I believe, though, that Garafola could nonetheless go further in parsing the choreographic connections and differences between Vaslav and Bronislava. His ballets of 1912–1913 certainly set ideas rolling that she would pick up, but in Early Memoirs she allowed readers to think she was merely continuing his mission. Not so. Although Bronislava’s Les Noces may owe plenty to Vaslav’s Le Sacre du printemps, I wish Garafola did more to establish the obvious stylistic differences between them. Vaslav, as photographs of his Sacre show, differentiated between individual dancers within the group, whereas Bronislava created a more uniform dance collectivism. And whereas he gave his dancers a radical spectrum of fragmented leg positions, she kept her dancers’ legs largely parallel.

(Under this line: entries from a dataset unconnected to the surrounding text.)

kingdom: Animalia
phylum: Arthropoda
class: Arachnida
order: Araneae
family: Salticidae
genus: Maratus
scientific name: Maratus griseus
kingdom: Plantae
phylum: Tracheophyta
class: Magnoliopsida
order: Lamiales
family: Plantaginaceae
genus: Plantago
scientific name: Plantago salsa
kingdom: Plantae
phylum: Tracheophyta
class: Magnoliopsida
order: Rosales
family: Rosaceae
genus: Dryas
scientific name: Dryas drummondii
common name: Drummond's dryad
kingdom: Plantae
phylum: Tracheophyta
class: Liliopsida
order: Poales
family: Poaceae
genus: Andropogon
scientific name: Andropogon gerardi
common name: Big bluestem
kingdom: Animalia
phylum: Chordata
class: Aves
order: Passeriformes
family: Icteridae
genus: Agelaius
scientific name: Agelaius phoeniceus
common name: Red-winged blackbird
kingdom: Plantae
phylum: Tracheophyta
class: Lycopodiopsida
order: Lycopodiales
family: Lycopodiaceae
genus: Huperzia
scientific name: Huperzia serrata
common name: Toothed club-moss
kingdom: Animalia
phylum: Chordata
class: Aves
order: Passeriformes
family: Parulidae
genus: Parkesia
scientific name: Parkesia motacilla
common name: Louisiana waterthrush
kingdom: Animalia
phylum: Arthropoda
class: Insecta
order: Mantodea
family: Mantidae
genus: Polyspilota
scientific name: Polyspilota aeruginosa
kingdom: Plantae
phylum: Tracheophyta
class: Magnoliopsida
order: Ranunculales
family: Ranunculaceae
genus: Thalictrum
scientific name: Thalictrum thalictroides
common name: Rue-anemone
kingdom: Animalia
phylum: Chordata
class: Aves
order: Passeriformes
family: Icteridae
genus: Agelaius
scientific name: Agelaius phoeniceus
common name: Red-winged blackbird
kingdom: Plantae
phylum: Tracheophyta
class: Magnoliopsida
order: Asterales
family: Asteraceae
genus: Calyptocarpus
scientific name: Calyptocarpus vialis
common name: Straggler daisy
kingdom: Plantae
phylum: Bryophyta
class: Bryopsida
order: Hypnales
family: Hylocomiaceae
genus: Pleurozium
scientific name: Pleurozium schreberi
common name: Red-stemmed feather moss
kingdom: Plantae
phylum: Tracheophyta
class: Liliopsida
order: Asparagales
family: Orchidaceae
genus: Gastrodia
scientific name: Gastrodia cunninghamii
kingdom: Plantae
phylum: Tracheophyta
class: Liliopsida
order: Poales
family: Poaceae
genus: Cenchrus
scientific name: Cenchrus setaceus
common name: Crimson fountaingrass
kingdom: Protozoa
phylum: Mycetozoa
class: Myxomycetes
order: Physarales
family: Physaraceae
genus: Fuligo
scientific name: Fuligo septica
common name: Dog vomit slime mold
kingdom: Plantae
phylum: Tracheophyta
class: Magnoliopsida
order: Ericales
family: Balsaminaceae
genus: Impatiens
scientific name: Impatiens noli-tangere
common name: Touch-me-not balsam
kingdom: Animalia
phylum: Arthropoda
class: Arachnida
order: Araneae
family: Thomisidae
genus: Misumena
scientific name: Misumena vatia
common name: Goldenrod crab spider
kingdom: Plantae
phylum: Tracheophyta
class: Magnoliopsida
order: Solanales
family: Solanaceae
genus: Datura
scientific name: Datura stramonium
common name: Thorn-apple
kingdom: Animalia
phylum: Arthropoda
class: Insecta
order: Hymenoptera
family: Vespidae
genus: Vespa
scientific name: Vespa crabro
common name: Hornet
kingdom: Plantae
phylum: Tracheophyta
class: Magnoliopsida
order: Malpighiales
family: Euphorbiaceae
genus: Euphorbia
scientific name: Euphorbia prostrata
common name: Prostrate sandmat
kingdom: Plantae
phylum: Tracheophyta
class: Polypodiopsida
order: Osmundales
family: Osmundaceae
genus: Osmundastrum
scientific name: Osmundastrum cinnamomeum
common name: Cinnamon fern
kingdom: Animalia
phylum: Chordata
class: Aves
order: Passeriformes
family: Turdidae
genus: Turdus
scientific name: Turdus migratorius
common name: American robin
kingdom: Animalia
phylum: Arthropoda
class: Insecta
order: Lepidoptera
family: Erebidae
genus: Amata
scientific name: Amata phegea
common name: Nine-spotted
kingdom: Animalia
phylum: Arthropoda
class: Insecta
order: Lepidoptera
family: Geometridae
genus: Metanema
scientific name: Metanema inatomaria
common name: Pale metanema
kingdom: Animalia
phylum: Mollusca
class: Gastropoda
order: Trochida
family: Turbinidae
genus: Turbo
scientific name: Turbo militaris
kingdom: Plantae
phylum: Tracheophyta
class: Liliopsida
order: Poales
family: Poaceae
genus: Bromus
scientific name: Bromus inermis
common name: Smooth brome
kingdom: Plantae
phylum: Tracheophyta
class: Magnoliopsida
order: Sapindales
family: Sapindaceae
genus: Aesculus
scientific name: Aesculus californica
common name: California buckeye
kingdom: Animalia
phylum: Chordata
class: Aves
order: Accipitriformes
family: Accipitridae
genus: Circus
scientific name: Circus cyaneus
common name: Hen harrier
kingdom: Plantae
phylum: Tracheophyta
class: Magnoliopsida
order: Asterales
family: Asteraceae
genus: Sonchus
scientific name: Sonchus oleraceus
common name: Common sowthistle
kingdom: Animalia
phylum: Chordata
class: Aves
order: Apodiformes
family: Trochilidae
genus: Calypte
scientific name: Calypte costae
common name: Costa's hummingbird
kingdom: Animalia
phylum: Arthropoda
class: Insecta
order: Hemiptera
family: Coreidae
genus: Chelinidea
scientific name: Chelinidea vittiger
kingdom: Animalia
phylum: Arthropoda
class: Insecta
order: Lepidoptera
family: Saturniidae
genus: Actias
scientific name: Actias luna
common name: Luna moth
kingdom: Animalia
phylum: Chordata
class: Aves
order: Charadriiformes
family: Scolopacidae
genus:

Garafola’s feminism is a breath of fresh air; there’s no doubt that Nijinska met with misogyny. But Garafola doesn’t always prove her case against individual men. In 1954 the dance critic and historian Richard Buckle, a lover of celebrities, seems not to have invited Nijinska to his acclaimed Diaghilev exhibition in London. “It is hard to resist the conclusion that being a woman had something to do with this,” writes Garafola. Yet Buckle involved many women in that exhibition—several as colleagues in its planning and preparation, one to open it—made a fuss of many women who then visited it, and devoted pages to Nijinska’s ballets in his sumptuously illustrated book about the exhibition, In Search of Diaghilev (1955).

Levinson’s intelligent hostility to Nijinska is sometimes shocking to read—and shocked some at the time. Still, when he writes of her ballet Les Fâcheux that “nothing will lead me to believe that Mlle. Nijinska is the Molière of choreography,” Garafola is too quick to remark, “As if anyone had suggested she was.” The title and idea of Les Fâcheux had already set up a Molière comparison: in 1661, the playwright had collaborated with the composer Jean-Baptiste Lully and the choreographer Pierre Beauchamp to make the original Les Fâcheux, the first of a historically important series of comédies-ballets (powerfully scrutinized in Lincoln Kirstein’s illuminating survey of ballet history, Movement and Metaphor). Garafola, apparently unaware of the precedent, is unfair to both Levinson and Nijinska.

These are small cavils, though. La Nijinska realigns dance history and does long-overdue justice to one of the twentieth century’s great women artists. One of those still alive who worked with Nijinska is Robert Barnett, artistic director emeritus of Atlanta Ballet. He was trained by her before he became one of the early members of Balanchine’s New York City Ballet; now ninety-seven, he has always thanked her for the powerful technique she gave him and kept in touch with her until not long before her death. Garafola quotes him, but I can’t help wishing she included one of his most impressive tales. Early in 1950 Ashton came to make his first work for New York City Ballet, Illuminations. Spotting Barnett, Ashton exclaimed, “You’ve been taught by Nijinska.” When he said yes, Ashton said, “She is the encyclopedia of the dance.”

Ashton’s contemporary Dolin also applied the line “the encyclopedia of the dance” to Nijinska. We’ll never know with whom it originated. (It sounds to me like Ashton, the more naturally eloquent of the two.) What matters is that both of them, in an era when ballet choreography was dominated by men, singled out this woman as the dance encyclopedia—a tribute nobody ever thought of applying to Vaslav. The sister had added up to a far greater resource than the brother. And some men had the grace to admit it.

Owing to erroneous information provided by the photo agency, an earlier version of this article included an illustration that was incorrectly identified as a scene from Les Noces, with choreography by Bronislava Nijinska.